Opposition is often suicidal of itself, by bringing about the very event it most deprecates. In the present case, certainly, it did not retard the anticipated nuptials, for upon a certain bright morning in May, Rupert bore off his lovely young bride from her gay, fashionable home to his own quiet little nook in the country.

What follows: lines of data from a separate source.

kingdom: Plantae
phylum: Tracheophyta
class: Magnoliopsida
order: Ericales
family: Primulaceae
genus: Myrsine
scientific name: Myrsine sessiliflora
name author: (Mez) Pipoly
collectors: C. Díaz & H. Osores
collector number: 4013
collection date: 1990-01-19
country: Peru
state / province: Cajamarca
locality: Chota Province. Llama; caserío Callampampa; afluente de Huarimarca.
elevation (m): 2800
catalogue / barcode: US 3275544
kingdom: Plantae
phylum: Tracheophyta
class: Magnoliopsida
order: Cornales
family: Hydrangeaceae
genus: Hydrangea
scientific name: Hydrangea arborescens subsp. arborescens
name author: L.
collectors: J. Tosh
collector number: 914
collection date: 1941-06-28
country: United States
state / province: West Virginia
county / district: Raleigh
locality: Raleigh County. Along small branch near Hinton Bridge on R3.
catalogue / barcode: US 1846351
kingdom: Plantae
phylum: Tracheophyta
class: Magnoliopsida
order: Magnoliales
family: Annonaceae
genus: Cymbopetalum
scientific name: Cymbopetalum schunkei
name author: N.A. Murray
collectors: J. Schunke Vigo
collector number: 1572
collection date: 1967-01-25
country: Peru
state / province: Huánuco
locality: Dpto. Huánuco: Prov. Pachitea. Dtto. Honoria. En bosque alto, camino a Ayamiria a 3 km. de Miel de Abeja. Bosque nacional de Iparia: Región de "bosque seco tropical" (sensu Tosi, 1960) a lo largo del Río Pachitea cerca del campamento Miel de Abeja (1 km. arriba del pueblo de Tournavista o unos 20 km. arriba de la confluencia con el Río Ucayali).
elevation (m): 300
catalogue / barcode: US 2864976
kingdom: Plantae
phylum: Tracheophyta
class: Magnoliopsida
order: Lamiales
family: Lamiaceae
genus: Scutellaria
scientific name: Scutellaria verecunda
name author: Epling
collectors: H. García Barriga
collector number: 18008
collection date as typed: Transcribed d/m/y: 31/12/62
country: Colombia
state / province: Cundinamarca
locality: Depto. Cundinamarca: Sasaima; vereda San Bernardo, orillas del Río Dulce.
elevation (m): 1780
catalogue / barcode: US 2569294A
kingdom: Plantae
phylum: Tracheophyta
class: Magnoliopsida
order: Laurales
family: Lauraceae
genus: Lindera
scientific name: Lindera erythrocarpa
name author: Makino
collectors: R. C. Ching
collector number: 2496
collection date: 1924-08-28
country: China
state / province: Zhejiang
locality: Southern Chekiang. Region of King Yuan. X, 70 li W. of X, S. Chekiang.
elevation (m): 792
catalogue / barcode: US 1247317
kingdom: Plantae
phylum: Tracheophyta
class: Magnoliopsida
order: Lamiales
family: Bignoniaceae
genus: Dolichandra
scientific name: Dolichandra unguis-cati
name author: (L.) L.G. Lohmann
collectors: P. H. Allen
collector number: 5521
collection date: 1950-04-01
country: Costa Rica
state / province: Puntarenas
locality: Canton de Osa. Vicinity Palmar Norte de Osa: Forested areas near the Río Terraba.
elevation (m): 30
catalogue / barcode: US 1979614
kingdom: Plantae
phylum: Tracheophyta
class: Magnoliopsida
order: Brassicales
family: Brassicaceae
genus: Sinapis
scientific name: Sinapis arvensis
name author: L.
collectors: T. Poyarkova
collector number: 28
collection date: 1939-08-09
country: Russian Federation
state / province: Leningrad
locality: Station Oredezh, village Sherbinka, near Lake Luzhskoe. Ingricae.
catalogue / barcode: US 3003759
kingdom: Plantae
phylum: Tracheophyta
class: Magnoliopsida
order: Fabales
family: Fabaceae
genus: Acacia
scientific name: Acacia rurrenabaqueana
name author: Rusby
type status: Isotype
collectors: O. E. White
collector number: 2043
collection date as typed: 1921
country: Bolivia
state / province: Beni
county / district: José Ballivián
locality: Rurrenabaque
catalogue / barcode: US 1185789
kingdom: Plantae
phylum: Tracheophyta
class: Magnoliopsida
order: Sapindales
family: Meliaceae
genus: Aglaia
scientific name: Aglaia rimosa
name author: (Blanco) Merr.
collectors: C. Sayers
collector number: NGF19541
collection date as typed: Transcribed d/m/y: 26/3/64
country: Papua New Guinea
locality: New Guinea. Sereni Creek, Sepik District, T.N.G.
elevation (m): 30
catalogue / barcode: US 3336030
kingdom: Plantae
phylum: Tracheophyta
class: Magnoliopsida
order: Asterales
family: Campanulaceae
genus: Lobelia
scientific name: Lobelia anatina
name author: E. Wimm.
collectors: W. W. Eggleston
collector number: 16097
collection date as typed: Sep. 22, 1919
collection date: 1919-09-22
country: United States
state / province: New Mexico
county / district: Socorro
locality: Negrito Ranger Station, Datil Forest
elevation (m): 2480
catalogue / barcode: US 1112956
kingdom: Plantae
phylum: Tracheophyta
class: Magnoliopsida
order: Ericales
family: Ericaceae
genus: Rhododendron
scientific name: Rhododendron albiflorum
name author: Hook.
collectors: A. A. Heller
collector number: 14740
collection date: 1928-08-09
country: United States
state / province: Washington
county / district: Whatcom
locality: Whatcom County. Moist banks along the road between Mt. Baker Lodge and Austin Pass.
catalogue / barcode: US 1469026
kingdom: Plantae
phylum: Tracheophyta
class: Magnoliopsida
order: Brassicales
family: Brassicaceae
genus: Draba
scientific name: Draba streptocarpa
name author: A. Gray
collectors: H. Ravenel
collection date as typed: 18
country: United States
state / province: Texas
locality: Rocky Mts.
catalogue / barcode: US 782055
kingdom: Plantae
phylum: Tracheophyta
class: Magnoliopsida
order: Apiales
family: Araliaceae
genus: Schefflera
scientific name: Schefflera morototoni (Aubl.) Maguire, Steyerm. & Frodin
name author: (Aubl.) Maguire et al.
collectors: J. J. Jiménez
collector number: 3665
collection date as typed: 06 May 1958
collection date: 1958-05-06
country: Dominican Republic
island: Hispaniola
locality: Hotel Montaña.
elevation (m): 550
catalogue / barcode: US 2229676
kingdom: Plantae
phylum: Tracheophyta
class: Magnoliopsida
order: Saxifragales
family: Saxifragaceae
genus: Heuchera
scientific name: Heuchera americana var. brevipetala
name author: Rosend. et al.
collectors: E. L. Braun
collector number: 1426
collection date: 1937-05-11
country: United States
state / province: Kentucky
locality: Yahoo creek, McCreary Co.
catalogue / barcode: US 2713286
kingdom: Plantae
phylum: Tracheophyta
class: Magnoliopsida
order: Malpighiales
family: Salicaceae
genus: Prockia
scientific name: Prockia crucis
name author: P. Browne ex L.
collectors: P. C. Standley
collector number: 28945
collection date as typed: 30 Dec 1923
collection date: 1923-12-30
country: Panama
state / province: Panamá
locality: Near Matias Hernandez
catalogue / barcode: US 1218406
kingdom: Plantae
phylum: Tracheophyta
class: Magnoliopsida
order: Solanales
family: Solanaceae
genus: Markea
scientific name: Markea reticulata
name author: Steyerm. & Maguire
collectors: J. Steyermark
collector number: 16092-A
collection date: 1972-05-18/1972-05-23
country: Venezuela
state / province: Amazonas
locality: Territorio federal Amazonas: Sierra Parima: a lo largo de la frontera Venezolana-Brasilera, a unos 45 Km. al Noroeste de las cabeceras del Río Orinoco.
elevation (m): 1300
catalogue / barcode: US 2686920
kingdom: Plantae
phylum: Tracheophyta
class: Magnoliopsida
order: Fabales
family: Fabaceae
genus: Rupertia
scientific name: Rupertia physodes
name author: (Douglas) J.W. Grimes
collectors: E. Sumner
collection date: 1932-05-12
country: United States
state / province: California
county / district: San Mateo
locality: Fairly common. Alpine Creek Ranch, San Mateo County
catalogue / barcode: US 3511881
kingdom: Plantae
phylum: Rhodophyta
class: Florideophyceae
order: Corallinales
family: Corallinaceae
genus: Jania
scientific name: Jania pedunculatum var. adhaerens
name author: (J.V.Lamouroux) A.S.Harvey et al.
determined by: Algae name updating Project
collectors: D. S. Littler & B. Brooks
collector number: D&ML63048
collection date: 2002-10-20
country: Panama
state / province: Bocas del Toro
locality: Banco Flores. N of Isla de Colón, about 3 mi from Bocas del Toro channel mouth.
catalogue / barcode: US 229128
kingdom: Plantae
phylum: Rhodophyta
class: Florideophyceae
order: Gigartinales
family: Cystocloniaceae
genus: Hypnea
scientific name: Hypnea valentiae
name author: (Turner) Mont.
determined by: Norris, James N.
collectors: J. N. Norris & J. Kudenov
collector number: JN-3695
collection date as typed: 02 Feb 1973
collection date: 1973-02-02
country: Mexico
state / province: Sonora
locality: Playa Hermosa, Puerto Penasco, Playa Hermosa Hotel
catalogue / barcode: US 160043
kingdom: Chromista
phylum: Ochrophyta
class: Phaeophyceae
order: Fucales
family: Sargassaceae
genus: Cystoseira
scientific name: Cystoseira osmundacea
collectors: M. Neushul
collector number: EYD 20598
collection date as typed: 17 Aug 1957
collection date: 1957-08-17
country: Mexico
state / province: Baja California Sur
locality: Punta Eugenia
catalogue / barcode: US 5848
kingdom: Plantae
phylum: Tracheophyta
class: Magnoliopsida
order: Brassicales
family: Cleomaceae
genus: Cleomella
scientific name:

When Anna exchanged her magnificent satin and blonde for a beautiful traveling dress, had any one demanded what were her ideas of the new life she was now entering upon, she would have discoursed most eloquently upon a cottage ornÉe, buried amid honeysuckles and roses, where, on the banks of a beautiful stream, beneath the shadow of some wide-spreading tree, she could recline and listen to the warbling of the birds, or, more delightful still, to the music of Rupert’s voice, as he chanted in her ear some romantic legend of true love—from this charming repose to be aroused only by a summons from some blooming Hebe, presiding over the less fanciful arrangements of the cottage, to banquet, like the birds, upon berries and flowers!

Had the same inquiry been made of Rupert, as he looked with pride and love upon the young creature at his side, he would have traced a scene of calm domestic enjoyment, over which his lovely Anna was enthroned both arbitress and queen. To grace his home all her accomplishments were to be united with her native purity and goodness—her good sense was to guide, her approbation inspire his future career, and her sympathy alleviate all the “ills which flesh is heir to!”

This was certainly expecting a great deal of a fashionable young beauty, whose life might be summed up in the simple word—pleasure; and whose ideas of country life were gathered from very romantic novels, or perhaps a season at Saratoga! But then Rupert was very much in love—walking blindfolded, as it were, into the snares of Cupid!

One thing certainly the fair young bride brought to the cottage, along with her accomplishments—viz., a large trunk, filled with the most beautiful and tasteful dresses which fashion could invent—laces, handkerchiefs of gossamer texture, gloves the most delicate, fairy slippers, brooches, bracelets, rings, shawls, mantles, not omitting a twenty dollar hat, with bridal veil of corresponding value. Such was the trousseau of the young physician’s wife!

Anna herself had no idea that such costly and fanciful articles were not perfectly proper for her new sphere, and if her mother thought otherwise, as most probably she did, her desire to impress the “country people” with a sense of her daughter’s importance, and of the great condescension it must have been on her part to marry a country doctor, overcame her better judgment.